Don't Settle For a Lesser Peace | Wayne Massey
1 Nevertheless, there will be no more gloom for those who were in distress. In the past he humbled the land of Zebulun and the land of Naphtali, but in the future he will honour Galilee of the nations, by the Way of the Sea, beyond the Jordan –
2 The people walking in darkness
have seen a great light;
on those living in the land of deep darkness
a light has dawned.
3 You have enlarged the nation
and increased their joy;
they rejoice before you
as people rejoice at the harvest,
as warriors rejoice
when dividing the plunder.
4 For as in the day of Midian’s defeat,
you have shattered
the yoke that burdens them,
the bar across their shoulders,
the rod of their oppressor.
5 Every warrior’s boot used in battle
and every garment rolled in blood
will be destined for burning,
will be fuel for the fire.
6 For to us a child is born,
to us a son is given,
and the government will be on his shoulders.
And he will be called
Wonderful Counsellor, Mighty God,
Everlasting Father, Prince of Peace.
7 Of the greatness of his government and peace
there will be no end.
He will reign on David’s throne
and over his kingdom,
establishing and upholding it
with justice and righteousness
from that time on and for ever.
The zeal of the Lord Almighty
will accomplish this.
Don't Settle For a Lesser Peace
This morning I want to speak to you about how each can play a part in bringing a true peace to our world. We gathered today to remember when the guns fell silent and peace came. On the 11th day of the 11th month at the 11th hour after four long years and twenty million deaths, a war to end all wars ended.
We gather to remember. To remind ourselves: peace matters. Peace is beautiful and fragile: something we all long for. For some of us, peace is worth fighting for, even giving your life for. So we gather today to remember those who have served and have given that you and I may live in peace.

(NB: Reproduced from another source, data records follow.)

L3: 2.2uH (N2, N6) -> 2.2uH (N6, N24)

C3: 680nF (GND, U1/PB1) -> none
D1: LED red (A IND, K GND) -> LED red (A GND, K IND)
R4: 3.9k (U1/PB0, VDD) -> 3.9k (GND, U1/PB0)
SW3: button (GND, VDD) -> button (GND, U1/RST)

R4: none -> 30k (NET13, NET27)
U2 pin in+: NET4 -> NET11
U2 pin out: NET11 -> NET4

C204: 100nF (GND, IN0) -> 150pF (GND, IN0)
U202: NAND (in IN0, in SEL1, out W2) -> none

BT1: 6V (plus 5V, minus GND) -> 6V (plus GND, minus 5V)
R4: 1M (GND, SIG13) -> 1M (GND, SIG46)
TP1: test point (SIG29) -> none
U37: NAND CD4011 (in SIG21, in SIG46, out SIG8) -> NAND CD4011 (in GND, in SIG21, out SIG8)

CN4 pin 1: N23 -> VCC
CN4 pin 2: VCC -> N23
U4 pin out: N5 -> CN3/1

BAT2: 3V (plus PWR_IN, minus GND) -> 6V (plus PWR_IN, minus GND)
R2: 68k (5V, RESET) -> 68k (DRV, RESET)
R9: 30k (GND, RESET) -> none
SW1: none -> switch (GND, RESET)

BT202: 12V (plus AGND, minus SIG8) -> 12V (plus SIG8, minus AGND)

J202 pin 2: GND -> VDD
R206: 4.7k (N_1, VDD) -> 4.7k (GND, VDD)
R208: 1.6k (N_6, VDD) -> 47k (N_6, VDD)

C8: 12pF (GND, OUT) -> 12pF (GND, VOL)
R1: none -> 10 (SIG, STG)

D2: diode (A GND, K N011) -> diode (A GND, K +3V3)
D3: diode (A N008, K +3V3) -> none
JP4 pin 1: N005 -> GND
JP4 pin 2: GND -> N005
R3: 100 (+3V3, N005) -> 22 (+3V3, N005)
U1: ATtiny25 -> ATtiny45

The first armistice day was called in 1919. King George V issued a proclamation calling for a perfect stillness to enable concentrated remembrance. But yet as the nation paused in stillness, there were already other conflicts and revolutions: Russia, Turkey, Poland, Egypt, Ireland. Many of which involved British servicemen. And, of course, twenty one years later there followed yet another world war. We gather today knowing that true lasting peace appears to lie beyond our capabilities.
CS Lewis, who had been injured in the great war, would want to ask you what you would do with those two things. Firstly: deep inside us lies a desire and longing for peace. And secondly: the lasting peace we desire lies beyond our grasp. Is that just the way things are, or is there something else going on?
Lewis wrote that “if I find in myself a desire which no experience in this world can satisfy, the most probable explanation is that I was made for another world.” For Lewis your longing for true peace and the fact you cannot find it is a signpost towards another world, to a kingdom of peace for which you were made. And this other world is not that far away. It comes to us in the person of Jesus Christ, the one who at Christmas we call the prince of peace.
Our longing for peace reminds us that we were made to live in peace with one another and with God. The fact that we somehow can’t seem to do it reminds us that we have messed things up. We’ve settled for a lesser definition of peace. We think just because the guns have been silenced that hostilities have ended. But we know that’s not true, some of the most silent places are the least peaceful.
But God does not leave us there. Jesus comes, the Prince of Peace, to restore true peace to our lives and one day to the whole world. This is what we remember at Easter. Another death, the death of God in our place so we may be restored to him. Jesus taking upon himself all our hostility so we may receive his peace. True peace is not written on a paper signed by politicians. True peace is written on the hearts of those who have given themselves to the prince of peace.
Among you this morning stand people who know and have received this peace. They look quite like you in many ways, the same struggles, same worries, same fears, same hopes and dreams. But there is one crucial difference: their lives have been turned upside down and inside out by the love and peace of God. They have become carriers of this love and peace. They carry it into their struggles, their worries, their fears and their hopes and dreams. And in doing so they have seen and are seeing transformation and change and experiencing a peace they once thought lay beyond them. A peace that can be yours too.
Today we pause and remember, we give thanks and we commit ourselves to work for peace. But today God also invites each and every one of us not to settle for a lesser peace but to turn to him and receive a true and lasting peace.